Brexit: what are the options for the UK on research?

There are several stumbling blocks on the way to negotiating access to European research funding, writes Holly Else

七月 27, 2017

We are expecting to see negotiators pull up a chair at the Brexit table to discuss research in the autumn at the earliest. On paper, the UK has two main options when it comes to whether scientists will retain access to the European Commission’s research funding programmes after the country leaves the European Union.

It either becomes an associated member of the framework programmes – paying into the pot so that its researchers can apply for funding but having no say over how the framework programme is structured or funded. Or it goes it alone, losing access to the funding and potentially setting up its own collaborative funding schemes to replace them.

But, in reality, as Brexit talks unfold, decisions in seemingly unrelated areas could have huge ramifications that may well dictate the deals that negotiators can make in terms of research.

One of these is in relation to the free movement of people. This is one of the core principles of the EU and one of the things that the UK government is determined to clamp down on with Brexit. Since the government appears unwilling to accept this requirement, many think that access to the framework programmes is doomed.  

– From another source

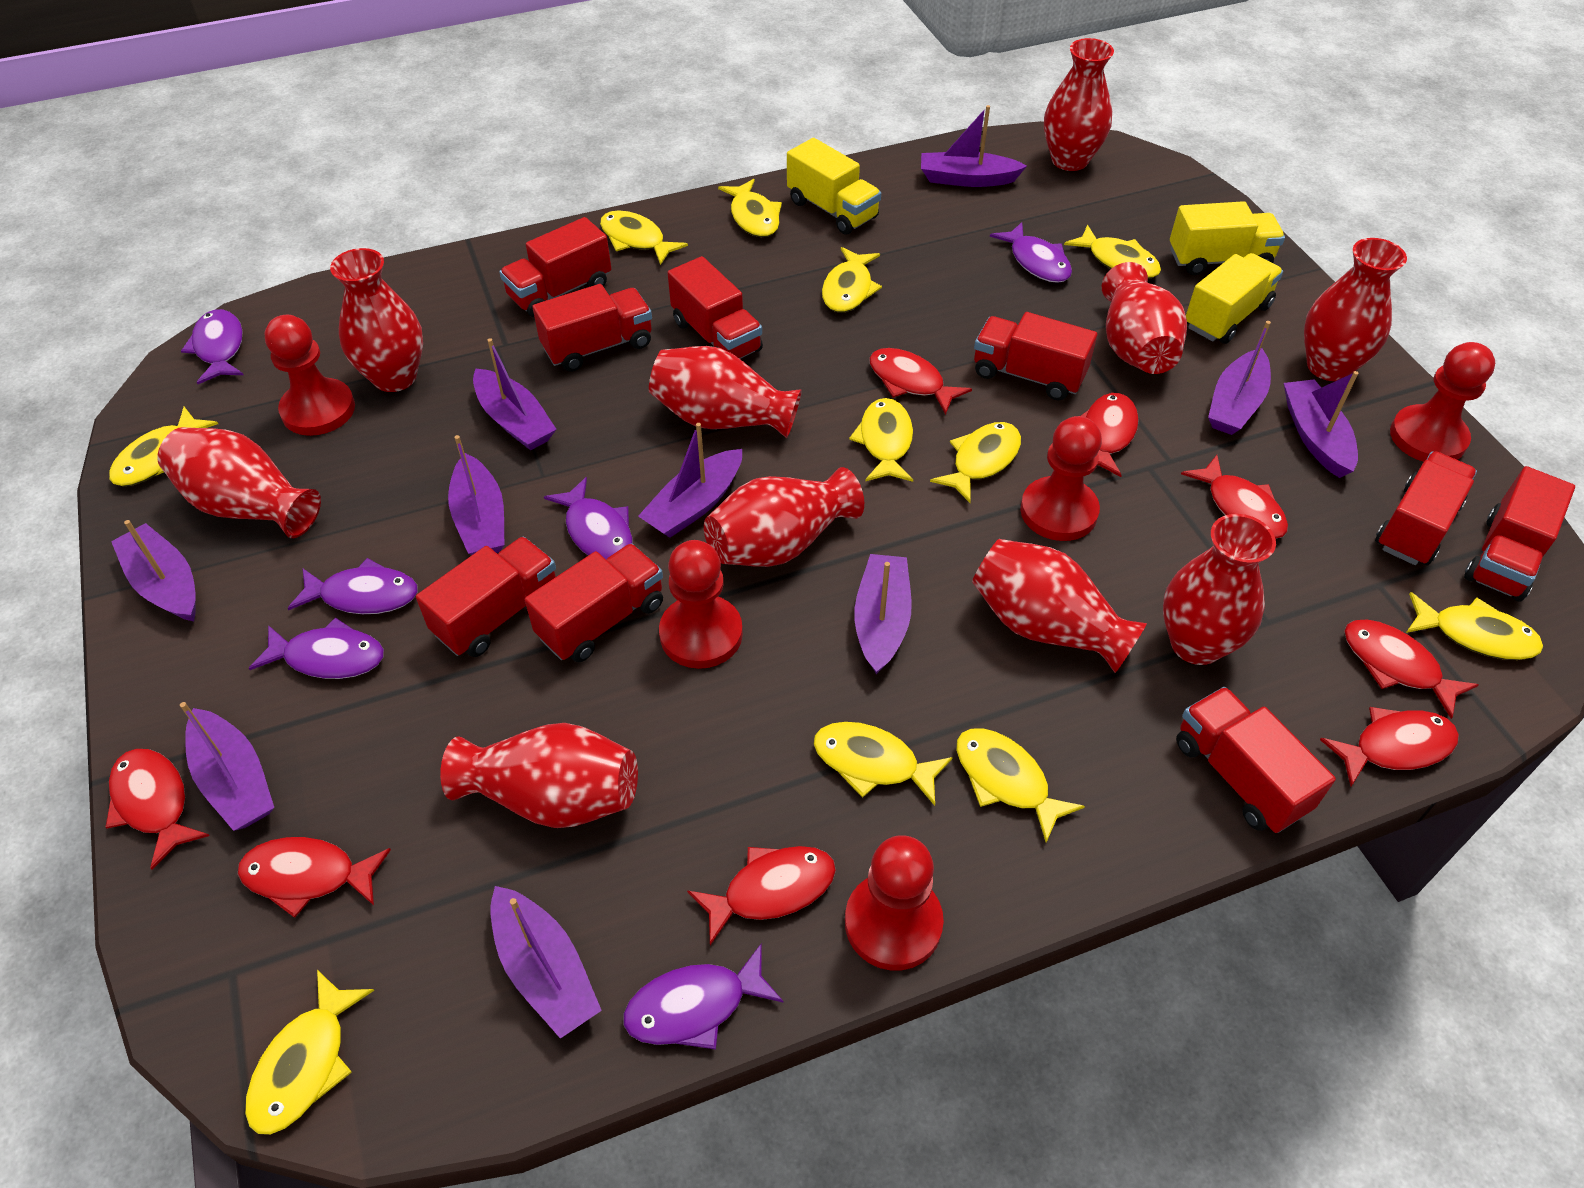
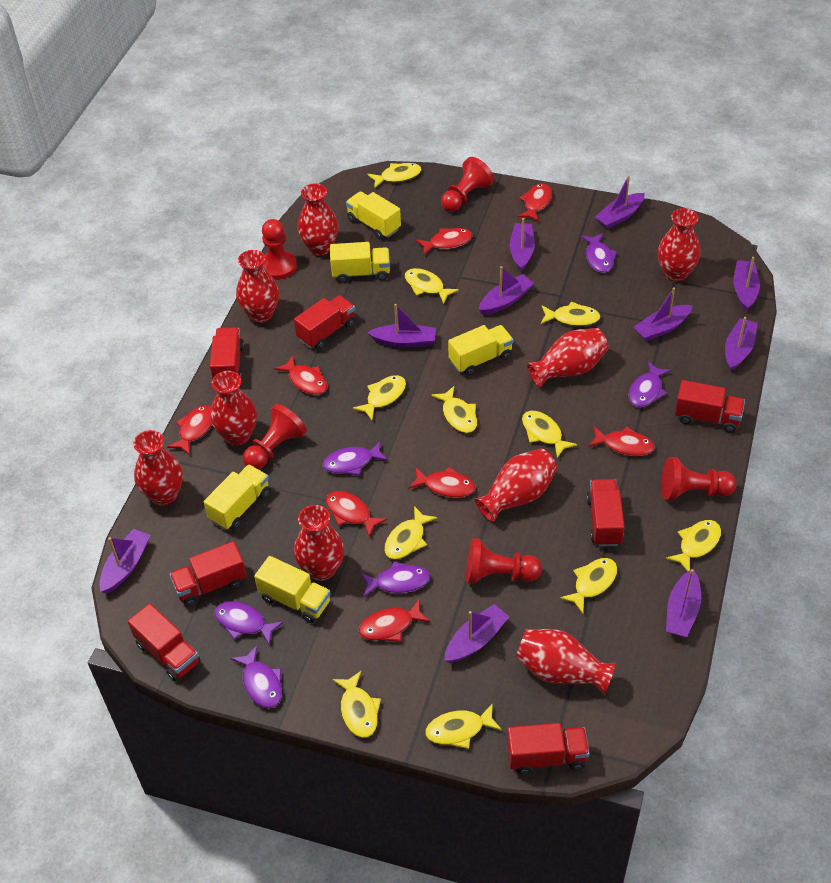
red truck: 9 -> 7
red vase: 10 -> 9
yellow truck: 3 -> 5

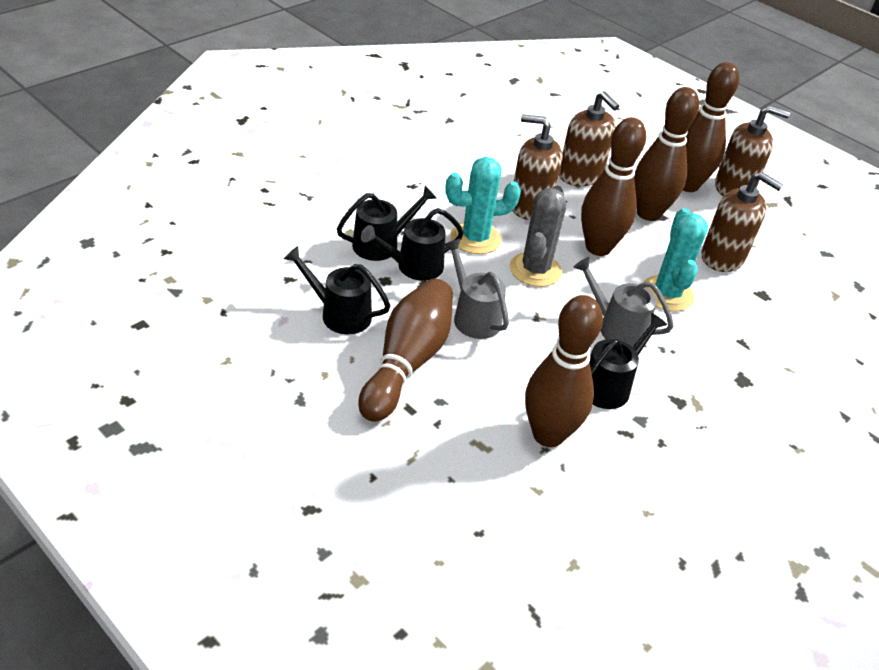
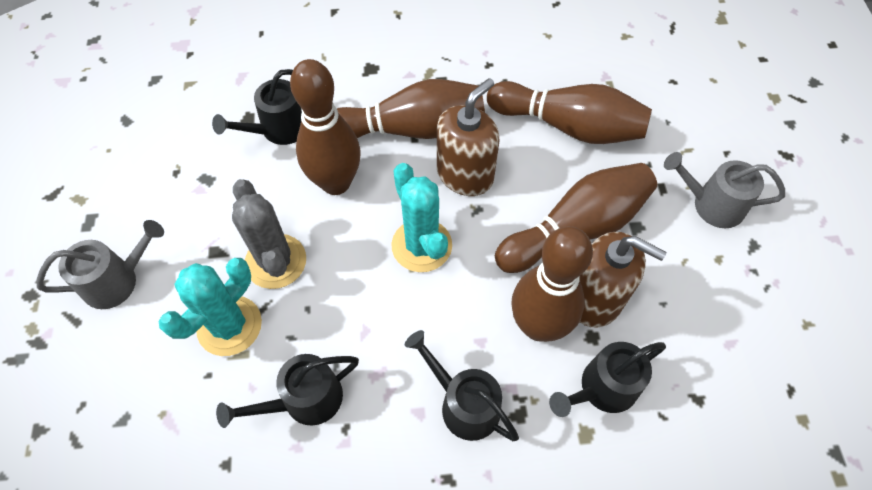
brown soap dispenser: 4 -> 2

Another is the jurisdiction of the European Court of Justice. Countries associated with the framework programme must agree to let the ECJ settle any disputes that arise in relation its funding. So Theresa May’s stringent opposition to the ECJ’s having any remit in the UK after Brexit could scupper the UK’s chance of becoming an associated country.

Despite all this, there is a glimmer of hope, as the countries that are associated with the framework programme have varying deals with the EU in terms of the free movement of people. But, in order to secure an agreement that could work to the advantage of the UK’s researchers, the political will has to be there.

If the UK leaves the framework programme, its academics may still be able to work on EU-funded grants but not secure them personally as part of a “third country” set-up. Researchers would also have the option to apply for European Research Council grants, but they would have to conduct the research in a European country, or one with associated status, for half the term of the grant if they were to secure it.

Setting up the UK’s own version of the funding schemes that the Commission offers, with the money saved by its contributions to the research pot, is another option.

The UK gets far more research funding back from the EU than it puts into the pot, making this seem like a bad bet compared with staying in. But it does have its merits. The UK would be able to design a scheme that aligned with its own research strengths and priorities, rather than be constrained by the directions the European Commission dictates for research.

Setting up such a scheme in time for the end of the existing framework programme in 2020 seems like a tough ask. Indeed, the Swiss have tried to do this previously and ended up coming back to the framework programme.

Whichever road the negotiators end up taking, it is going to be a long and complicated one, and the only certainty appears to be that UK science is set to lose out.